Document layout detection data:
################

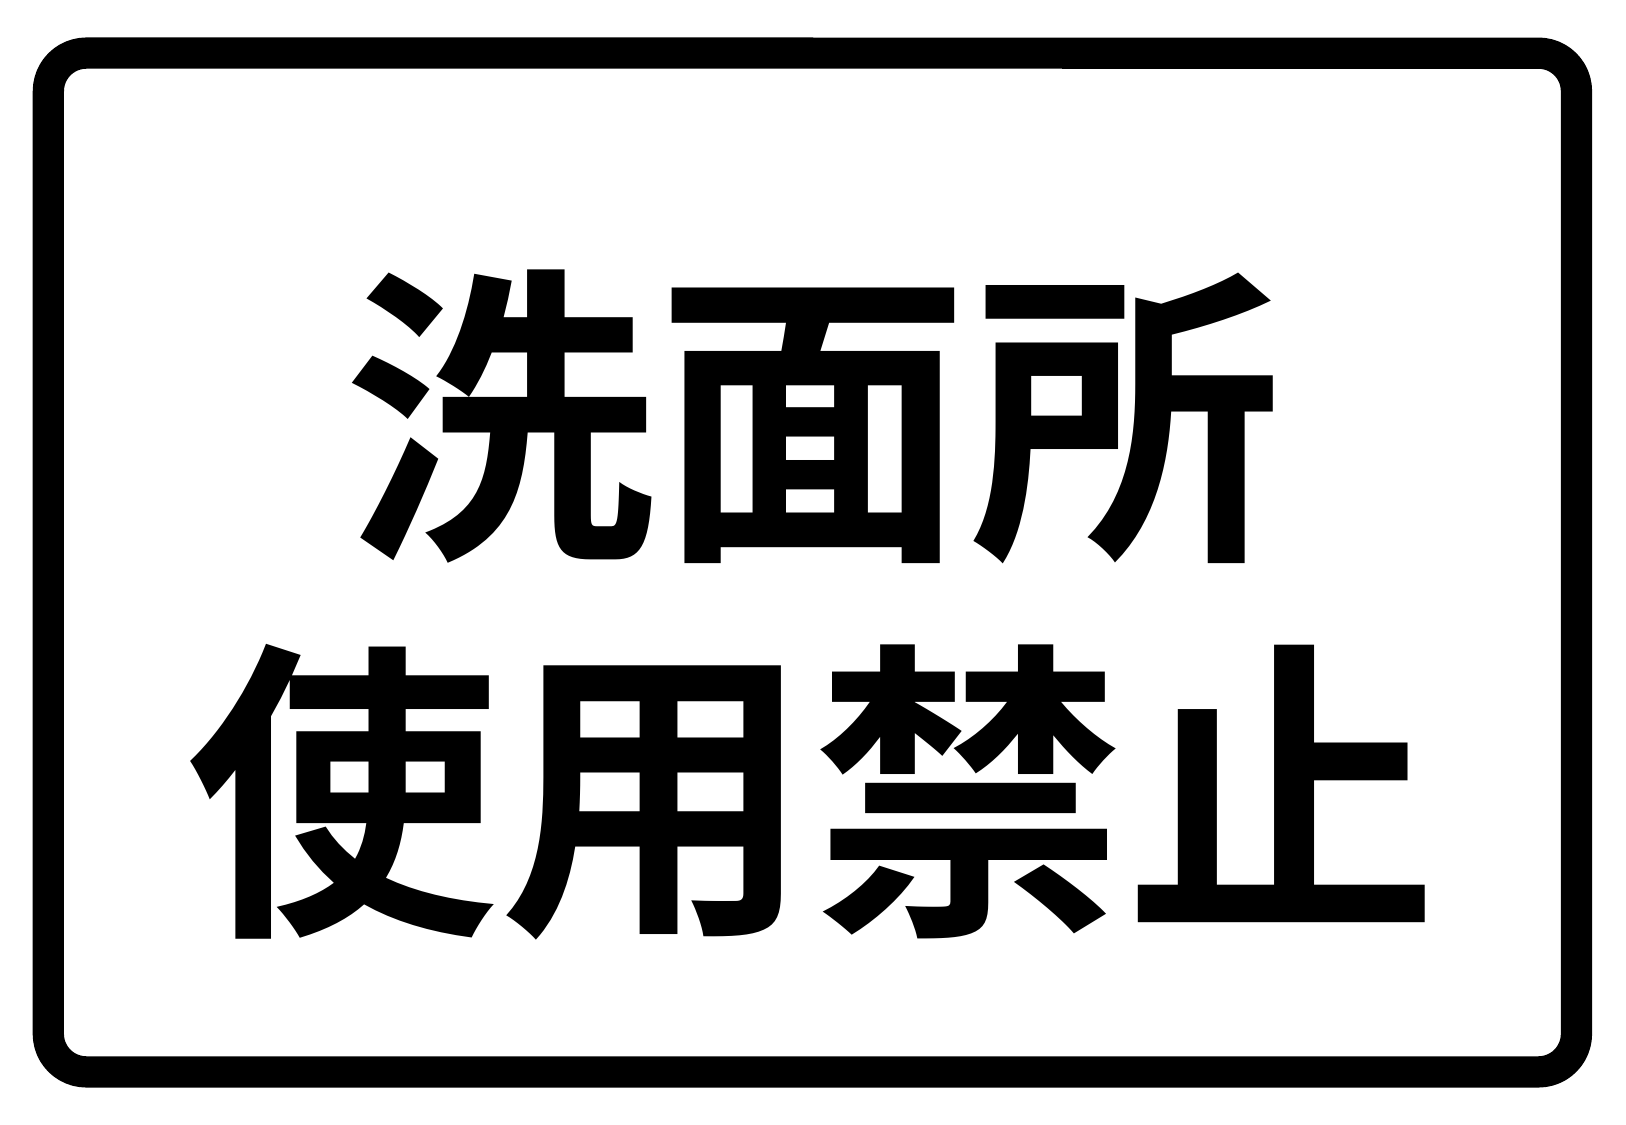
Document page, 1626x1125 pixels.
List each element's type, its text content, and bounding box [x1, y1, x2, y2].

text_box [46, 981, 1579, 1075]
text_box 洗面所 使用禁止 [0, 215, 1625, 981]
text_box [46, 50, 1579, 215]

################

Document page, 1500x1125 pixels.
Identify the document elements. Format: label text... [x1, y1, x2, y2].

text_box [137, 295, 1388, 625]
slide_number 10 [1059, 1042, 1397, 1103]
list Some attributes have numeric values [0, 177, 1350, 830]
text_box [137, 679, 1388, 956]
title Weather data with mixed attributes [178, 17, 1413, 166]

################

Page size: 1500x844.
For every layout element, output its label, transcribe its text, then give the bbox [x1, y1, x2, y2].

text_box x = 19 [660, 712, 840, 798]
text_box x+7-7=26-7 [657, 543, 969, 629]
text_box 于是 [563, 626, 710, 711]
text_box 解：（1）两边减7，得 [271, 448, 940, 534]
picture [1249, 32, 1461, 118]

################

* _Work instruction_: After reading each line of the data, give only the number of lines that include the word "pixels".

* _Answer to the exercise_: 2